Many households were left without power for many days as a strong hurricane swept over the United States’ east coast. The Brando family was able to borrow a generator when this happened!
They only ran it for a few minutes at a time, but they soon had to turn it off because it was too noisy. They unplugged it and carried it inside, not comprehending how far away generators must be from residences.
Marcelina Brandão began to feel dizzy and nauseous. She figured that it was simply a migraine. But soon after, she passed out. “I thought it was just a headache, then 2-3 minutes I didn’t feel anything after that,” she said.
Meanwhile, her 9-year-old daughter, Jayline Barbosa Brandão, was somewhere else in the house, completely unaware of what was happening until her dad caught her attention.
“I heard my dad screaming and say my mom passed out,” Jayline said. She hurried to where her parents were but, by the time she arrived, both of them were unconscious from the carbon monoxide. Jayline immediately found her dad’s iPhone so she could call 911, but the phone was locked. With no other way of calling for help, this smart little girl had to think quickly.
“So, I unlocked it by using my dad’s face,” she said. Once help was on its way, Jayline took her little sister with her to get help from a neighbor, consequently also getting themselves away from the carbon monoxide and into the fresh air.

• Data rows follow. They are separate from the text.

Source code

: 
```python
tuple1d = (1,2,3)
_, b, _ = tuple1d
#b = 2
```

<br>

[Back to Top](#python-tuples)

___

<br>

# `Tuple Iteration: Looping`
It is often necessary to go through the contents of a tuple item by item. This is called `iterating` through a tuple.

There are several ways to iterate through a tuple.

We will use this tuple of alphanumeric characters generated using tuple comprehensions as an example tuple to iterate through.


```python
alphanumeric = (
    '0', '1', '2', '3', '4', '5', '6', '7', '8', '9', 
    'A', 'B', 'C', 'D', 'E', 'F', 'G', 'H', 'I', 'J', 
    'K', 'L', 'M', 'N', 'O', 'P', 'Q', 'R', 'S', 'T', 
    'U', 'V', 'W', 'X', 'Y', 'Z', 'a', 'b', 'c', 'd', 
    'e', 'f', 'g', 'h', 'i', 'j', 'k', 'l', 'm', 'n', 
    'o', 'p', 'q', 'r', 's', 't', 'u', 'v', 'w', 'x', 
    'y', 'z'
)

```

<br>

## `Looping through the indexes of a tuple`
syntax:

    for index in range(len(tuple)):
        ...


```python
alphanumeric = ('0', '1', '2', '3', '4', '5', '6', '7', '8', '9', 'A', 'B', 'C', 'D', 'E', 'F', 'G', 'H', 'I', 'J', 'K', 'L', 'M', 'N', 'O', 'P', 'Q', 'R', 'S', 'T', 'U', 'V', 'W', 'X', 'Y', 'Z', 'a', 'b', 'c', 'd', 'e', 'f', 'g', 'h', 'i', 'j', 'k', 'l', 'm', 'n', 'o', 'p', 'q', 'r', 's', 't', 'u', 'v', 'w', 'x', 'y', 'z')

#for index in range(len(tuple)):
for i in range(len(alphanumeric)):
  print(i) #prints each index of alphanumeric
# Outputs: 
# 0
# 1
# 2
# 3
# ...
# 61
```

As a precaution, Jayline, her little sister, their grandma, and their parents were all taken to the hospital to be evaluated and treated. Only Jayline’s parents were affected but, in the end, help arrived just in time to minimize damage.
When Marcelina found out about how brave her daughter was, she couldn’t praise her enough. “She was so smart,” Marcelina said. “That was very scary. If it wasn’t (for) her to call right away I don’t know what would have happened.”
As news outlets shared the family’s story, The National Weather Service used this as an opportunity to remind us all of the importance of homes having working carbon monoxide detectors. They also said that backup generators should be placed at least 20 feet away from doors, windows, and vents.
In addition to helpful safety tips, as word continues to spread of Jayline’s bravery, she’s rightfully being called a hero.